Crítica publicada em O Globo
Por Clovis Levi – Rio de Janeiro – 17.08.1975
Margarida: a curiosidade
Nossa vida de adultos é repleta de medos. E a caracterização de tais medos fica muito clara quando se observa a necessidade (neurótica) do ser humano pela segurança – palavra que perde, dia a dia, seu significado positivo, passando a representar acomodamento, limitação, não-vir-a-ser. Esses medos são fixados na infância: antigamente, os grandes justiceiros eram Deus e o bicho papão; hoje, Deus ainda continua levando a fama injustamente por diversas atitudes repressoras, mas o bicho-papão perdeu sua cotação no mercado, sendo suplantado por entidades mais modernas. Na história da Margarida, a causa de todos os medos é a terrível Floresta Negra, lugar perigosíssimo, de onde segundo o consenso geral, quem vai não volta. Na peça Gasparzinho, o Fantasminha Camarada, as crianças desistem de correr mundo, porque isso é muito perigoso e resolvem voltar para a casa da vovó, que é muito mais segura. Felizmente, com a peça do Grupo Carreta acontece o contrário.

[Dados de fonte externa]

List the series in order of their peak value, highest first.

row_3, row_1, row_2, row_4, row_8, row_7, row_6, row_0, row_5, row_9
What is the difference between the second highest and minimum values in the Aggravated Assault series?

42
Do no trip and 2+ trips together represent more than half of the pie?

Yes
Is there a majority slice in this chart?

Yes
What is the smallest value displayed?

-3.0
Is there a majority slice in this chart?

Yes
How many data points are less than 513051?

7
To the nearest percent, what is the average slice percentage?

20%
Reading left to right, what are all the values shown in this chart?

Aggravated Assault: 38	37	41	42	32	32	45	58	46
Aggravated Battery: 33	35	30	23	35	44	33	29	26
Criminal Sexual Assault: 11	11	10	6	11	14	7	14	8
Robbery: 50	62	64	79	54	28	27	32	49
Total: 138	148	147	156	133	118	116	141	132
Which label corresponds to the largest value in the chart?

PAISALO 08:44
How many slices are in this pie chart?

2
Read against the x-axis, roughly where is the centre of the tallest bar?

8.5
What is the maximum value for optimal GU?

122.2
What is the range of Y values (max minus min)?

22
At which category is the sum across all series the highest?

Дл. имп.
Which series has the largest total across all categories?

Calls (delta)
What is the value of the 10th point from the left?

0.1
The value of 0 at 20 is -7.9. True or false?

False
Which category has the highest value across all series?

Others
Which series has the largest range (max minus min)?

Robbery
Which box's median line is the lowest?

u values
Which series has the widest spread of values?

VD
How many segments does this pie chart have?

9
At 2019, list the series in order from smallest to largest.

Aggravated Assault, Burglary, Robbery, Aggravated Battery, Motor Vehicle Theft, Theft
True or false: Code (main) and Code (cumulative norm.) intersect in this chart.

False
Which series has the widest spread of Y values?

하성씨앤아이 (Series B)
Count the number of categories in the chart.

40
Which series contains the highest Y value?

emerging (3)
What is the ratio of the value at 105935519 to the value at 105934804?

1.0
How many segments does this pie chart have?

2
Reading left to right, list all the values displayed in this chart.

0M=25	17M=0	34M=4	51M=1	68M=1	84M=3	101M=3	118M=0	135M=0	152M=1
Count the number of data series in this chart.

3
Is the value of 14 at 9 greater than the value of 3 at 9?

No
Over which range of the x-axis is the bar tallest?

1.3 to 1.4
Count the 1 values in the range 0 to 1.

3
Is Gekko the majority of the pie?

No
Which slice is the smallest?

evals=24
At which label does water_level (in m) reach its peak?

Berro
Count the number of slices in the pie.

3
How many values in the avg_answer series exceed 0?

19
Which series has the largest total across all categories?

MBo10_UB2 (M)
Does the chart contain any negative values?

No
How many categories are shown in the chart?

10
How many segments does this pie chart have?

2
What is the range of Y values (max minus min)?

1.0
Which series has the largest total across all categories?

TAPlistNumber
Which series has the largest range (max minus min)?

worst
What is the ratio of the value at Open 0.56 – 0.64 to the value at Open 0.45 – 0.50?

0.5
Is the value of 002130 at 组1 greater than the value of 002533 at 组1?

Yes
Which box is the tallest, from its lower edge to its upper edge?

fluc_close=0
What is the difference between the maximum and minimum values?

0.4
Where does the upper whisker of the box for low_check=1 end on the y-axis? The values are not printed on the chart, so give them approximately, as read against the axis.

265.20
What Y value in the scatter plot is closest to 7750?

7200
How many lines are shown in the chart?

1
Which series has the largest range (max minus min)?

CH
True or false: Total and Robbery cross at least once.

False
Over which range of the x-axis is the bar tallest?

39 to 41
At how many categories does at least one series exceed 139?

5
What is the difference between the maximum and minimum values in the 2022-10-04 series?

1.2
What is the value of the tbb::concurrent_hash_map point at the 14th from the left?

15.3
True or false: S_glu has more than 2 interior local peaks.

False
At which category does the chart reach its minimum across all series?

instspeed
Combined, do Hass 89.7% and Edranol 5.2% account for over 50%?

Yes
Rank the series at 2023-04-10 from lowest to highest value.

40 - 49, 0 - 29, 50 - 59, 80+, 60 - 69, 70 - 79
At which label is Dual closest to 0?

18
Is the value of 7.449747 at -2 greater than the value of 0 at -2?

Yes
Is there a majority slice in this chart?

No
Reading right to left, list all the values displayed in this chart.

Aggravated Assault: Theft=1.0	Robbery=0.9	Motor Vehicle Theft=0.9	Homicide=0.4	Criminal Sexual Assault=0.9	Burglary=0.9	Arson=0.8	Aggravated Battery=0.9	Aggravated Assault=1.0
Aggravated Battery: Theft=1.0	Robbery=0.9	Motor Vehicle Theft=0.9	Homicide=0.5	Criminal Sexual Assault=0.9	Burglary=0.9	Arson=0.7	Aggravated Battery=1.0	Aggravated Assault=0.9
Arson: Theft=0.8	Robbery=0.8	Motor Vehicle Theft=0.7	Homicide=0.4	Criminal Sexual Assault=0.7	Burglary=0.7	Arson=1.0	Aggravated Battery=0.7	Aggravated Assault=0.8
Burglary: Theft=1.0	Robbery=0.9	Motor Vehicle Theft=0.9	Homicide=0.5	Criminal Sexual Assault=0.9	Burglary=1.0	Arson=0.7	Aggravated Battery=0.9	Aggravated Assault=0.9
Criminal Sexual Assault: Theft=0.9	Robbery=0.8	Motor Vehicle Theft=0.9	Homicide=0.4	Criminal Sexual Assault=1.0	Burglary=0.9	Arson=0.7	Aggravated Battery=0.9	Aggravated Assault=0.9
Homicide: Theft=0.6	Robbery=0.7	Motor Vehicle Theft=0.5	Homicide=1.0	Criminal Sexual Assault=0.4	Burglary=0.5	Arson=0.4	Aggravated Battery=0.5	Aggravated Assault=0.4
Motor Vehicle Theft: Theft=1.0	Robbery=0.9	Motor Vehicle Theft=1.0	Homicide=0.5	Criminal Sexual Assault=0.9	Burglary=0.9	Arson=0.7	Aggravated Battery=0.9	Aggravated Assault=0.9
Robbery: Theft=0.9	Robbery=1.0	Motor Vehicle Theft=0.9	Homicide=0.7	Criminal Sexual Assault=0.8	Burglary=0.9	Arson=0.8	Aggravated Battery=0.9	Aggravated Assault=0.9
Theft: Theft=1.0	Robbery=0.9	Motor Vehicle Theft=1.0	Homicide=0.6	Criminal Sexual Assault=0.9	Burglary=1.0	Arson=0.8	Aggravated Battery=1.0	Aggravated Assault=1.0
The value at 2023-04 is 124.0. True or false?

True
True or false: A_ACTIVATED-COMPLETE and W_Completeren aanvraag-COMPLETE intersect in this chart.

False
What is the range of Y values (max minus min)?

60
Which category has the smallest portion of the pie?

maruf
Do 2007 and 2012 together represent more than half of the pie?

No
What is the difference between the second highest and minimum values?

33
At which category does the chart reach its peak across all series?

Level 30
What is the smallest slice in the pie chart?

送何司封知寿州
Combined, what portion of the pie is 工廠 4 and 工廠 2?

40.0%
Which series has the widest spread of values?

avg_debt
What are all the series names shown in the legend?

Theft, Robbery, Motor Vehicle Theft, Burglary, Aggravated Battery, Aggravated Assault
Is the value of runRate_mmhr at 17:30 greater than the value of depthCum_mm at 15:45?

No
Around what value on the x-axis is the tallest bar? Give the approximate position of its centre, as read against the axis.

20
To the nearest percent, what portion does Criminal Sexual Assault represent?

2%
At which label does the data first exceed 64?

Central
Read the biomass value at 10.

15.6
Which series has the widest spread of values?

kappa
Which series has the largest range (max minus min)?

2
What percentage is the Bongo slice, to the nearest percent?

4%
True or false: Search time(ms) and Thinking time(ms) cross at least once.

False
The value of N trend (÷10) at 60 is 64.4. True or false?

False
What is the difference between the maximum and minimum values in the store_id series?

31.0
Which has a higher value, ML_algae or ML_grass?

Margarida, contra todas as opiniões, decide ver com seus próprios olhos o que é a Floresta Negra, já que todos têm medo dela, mas ninguém ainda foi lá ver como é.
Essa remontagem de A Margarida Curiosa Visita a Floresta Negra vem contribuir para enriquecer o bom panorama atual do teatro infantil carioca. Recebedora de quase todos os prêmios do VI Festival de teatro Infantil da Guanabara, do ano passado, (melhor musica, melhor texto, melhor direção e melhor cenografia), a montagem carrega muita forma visual, com base na beleza, variedade, humor e expressividade dos bonecos.
Durante toda a montagem fica bastante clara a preocupação do grupo carreta com um bom acabamento artesanal: cenários, bonecos, figurinos dos bonecos e dos atores, maquilagem, afinação do elenco quando canta – tudo isso estabelece um bom padrão de qualidade.
No início, antes do começo formal da peça, as crianças vão se integrando ao ambiente e aos personagens, conversando com os atores, batendo papo com os bonecos, aprendendo como se movimenta um fantoche, matando a curiosidade de saber o que há por detrás dos biombos. Isso faz com que as crianças mais tensas relaxem e se mostram mais predispostas para o envolvimento com Margarida e com seus engraçados e expressivos amigos-bichos.
A Margarida Curiosa Visita a Floresta Negra, em cartaz na Casa Grande, é um espetáculo de bom nível e que prescinde inteiramente de apelações já extremamente batidas como Vocês me ajudam a chamar? Ou As crianças prometeram que vão me ajudar a cantar. O elenco funciona com segurança e bom ritmo na manipulação dos bonecos; e, nos momentos em que atuam as vistas do público, os atores são simpáticos e comunicativos.